[[ Material provided open ]]

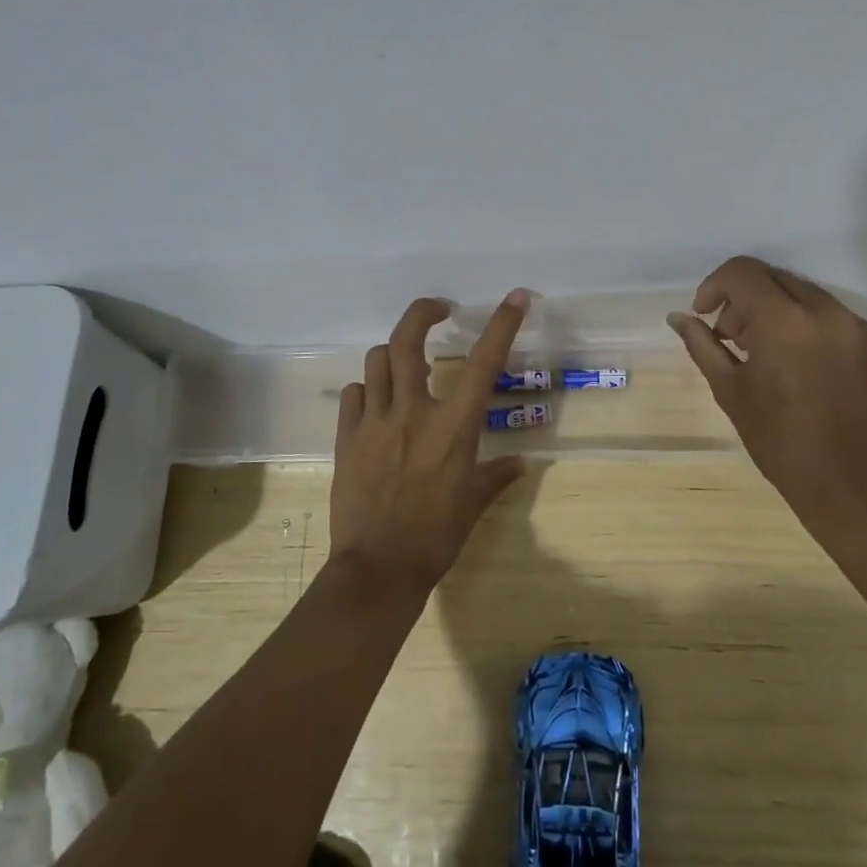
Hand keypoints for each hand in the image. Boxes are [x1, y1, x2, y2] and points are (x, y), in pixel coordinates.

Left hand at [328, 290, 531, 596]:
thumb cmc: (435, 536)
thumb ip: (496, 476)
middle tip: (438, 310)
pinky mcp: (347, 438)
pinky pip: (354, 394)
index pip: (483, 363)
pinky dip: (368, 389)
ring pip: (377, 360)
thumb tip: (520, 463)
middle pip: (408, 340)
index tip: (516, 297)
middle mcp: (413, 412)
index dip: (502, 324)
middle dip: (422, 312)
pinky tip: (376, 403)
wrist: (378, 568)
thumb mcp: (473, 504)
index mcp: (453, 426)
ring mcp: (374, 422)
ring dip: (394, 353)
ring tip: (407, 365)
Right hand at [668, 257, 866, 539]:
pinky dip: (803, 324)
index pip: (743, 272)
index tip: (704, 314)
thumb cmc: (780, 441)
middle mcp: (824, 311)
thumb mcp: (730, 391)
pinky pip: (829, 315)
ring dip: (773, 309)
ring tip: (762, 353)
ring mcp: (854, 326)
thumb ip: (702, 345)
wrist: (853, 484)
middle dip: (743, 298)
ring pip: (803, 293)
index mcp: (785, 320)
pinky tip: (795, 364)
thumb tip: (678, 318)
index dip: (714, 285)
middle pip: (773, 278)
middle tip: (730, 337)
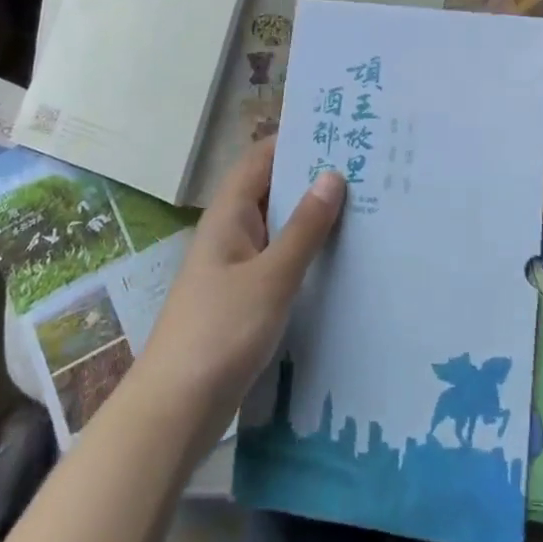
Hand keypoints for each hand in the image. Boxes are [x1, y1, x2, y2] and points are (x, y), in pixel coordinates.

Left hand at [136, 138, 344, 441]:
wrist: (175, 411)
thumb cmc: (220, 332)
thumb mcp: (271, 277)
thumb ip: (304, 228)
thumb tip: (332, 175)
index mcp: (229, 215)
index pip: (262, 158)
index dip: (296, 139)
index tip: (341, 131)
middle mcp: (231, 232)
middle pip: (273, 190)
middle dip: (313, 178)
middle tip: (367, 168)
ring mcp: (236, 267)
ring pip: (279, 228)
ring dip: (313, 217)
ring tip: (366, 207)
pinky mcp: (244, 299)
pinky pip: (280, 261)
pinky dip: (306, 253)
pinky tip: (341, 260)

[[ Material provided closed ]]
[[ Material provided open ]]

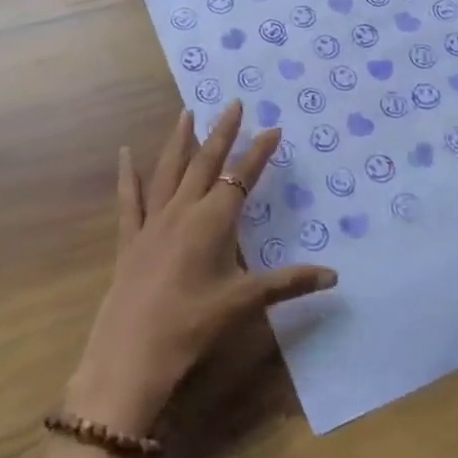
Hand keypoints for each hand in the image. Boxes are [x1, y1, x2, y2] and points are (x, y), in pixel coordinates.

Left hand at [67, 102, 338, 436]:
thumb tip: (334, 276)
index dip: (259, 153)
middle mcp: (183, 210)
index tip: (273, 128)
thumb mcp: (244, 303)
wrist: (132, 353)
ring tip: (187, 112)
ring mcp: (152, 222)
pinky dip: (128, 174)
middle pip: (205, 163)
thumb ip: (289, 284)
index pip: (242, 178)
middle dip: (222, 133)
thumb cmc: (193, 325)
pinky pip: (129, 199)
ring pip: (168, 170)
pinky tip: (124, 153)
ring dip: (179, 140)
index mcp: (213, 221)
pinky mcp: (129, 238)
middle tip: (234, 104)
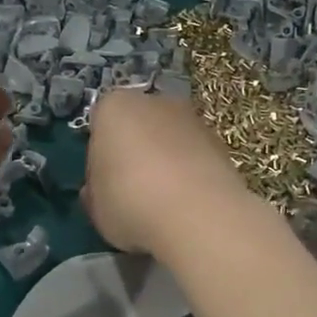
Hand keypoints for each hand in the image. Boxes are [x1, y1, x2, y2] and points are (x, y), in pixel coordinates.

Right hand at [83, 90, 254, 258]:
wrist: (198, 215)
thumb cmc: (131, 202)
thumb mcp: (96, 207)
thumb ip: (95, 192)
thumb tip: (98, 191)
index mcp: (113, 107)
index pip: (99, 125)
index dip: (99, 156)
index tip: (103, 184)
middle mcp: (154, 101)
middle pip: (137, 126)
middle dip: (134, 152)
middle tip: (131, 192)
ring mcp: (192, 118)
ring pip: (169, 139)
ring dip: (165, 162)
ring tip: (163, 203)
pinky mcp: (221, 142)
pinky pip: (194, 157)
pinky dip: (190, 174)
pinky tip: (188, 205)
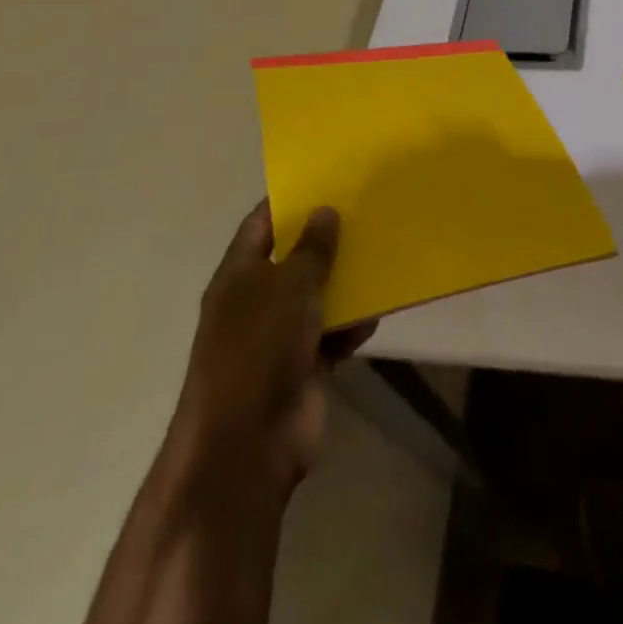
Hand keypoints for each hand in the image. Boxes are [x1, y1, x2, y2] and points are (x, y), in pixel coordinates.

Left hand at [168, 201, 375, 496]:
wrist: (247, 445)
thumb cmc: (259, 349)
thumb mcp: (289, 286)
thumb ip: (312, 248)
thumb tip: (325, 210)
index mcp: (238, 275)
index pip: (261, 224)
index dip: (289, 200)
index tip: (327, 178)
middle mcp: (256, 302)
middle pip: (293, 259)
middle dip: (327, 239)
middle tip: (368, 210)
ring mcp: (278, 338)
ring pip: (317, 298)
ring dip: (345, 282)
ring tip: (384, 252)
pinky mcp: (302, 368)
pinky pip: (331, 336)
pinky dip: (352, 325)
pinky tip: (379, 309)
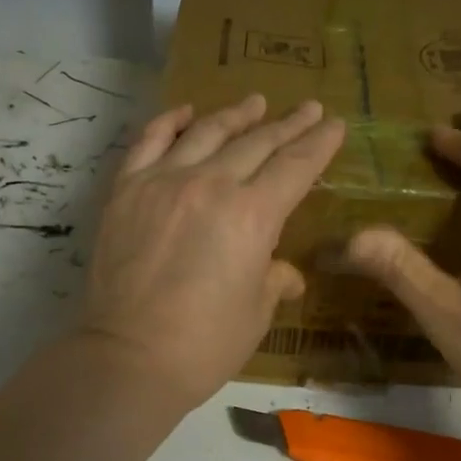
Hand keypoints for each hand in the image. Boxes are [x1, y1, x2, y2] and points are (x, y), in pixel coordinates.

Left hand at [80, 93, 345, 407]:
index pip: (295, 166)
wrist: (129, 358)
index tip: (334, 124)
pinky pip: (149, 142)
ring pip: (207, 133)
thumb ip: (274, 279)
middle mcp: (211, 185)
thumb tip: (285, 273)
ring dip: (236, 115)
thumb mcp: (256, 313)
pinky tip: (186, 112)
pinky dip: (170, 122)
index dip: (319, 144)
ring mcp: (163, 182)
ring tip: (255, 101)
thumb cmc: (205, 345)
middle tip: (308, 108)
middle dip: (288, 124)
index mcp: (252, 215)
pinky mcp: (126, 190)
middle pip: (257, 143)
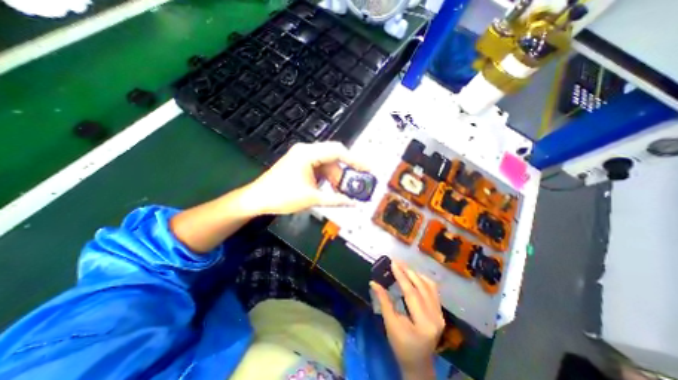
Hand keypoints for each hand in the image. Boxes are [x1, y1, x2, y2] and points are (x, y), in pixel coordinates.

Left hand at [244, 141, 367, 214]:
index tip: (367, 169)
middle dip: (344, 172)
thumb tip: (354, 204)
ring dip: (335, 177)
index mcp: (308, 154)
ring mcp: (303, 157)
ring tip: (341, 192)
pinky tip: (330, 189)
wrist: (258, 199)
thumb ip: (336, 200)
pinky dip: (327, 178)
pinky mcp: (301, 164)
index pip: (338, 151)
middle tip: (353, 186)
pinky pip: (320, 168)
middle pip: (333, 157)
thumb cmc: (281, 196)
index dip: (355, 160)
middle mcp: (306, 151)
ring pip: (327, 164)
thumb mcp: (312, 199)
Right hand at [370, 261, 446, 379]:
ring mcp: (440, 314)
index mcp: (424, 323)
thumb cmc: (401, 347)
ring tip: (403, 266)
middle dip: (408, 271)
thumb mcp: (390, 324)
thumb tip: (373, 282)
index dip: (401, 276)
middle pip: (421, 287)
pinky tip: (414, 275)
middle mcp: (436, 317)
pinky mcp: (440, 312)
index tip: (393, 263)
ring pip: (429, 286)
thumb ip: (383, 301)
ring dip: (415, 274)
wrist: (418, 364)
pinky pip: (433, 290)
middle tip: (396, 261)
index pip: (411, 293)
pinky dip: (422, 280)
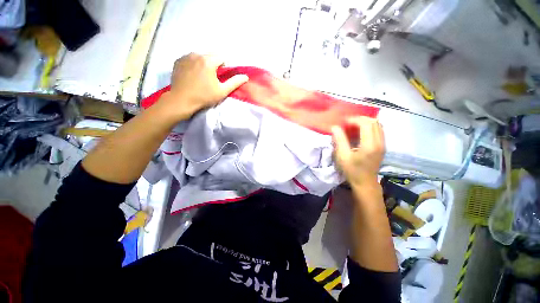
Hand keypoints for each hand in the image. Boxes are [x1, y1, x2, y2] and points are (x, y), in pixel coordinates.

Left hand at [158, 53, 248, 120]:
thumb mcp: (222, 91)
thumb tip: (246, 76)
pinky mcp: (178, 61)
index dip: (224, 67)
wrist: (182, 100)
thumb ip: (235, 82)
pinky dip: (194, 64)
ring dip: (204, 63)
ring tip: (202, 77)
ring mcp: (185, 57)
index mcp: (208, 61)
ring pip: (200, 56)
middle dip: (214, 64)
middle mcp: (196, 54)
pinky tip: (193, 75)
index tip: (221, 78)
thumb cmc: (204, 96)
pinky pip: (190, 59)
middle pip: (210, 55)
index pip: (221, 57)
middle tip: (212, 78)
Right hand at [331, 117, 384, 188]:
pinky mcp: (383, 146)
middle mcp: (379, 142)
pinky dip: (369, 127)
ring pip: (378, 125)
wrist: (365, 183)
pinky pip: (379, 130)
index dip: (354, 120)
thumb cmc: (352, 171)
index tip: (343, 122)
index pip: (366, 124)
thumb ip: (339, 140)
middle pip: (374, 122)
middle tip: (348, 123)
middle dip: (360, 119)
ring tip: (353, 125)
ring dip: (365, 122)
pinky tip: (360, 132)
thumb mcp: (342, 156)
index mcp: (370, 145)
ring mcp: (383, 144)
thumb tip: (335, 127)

[[ Material provided closed ]]

Task directions
Your answer should consist of copies of the lines above that include the string "Right".

Response below
Right hand at [668, 257, 866, 539]:
Right hand at [83, 90, 254, 258]:
Right hand at [370, 261, 446, 379]:
Right hand at [331, 117, 384, 188]:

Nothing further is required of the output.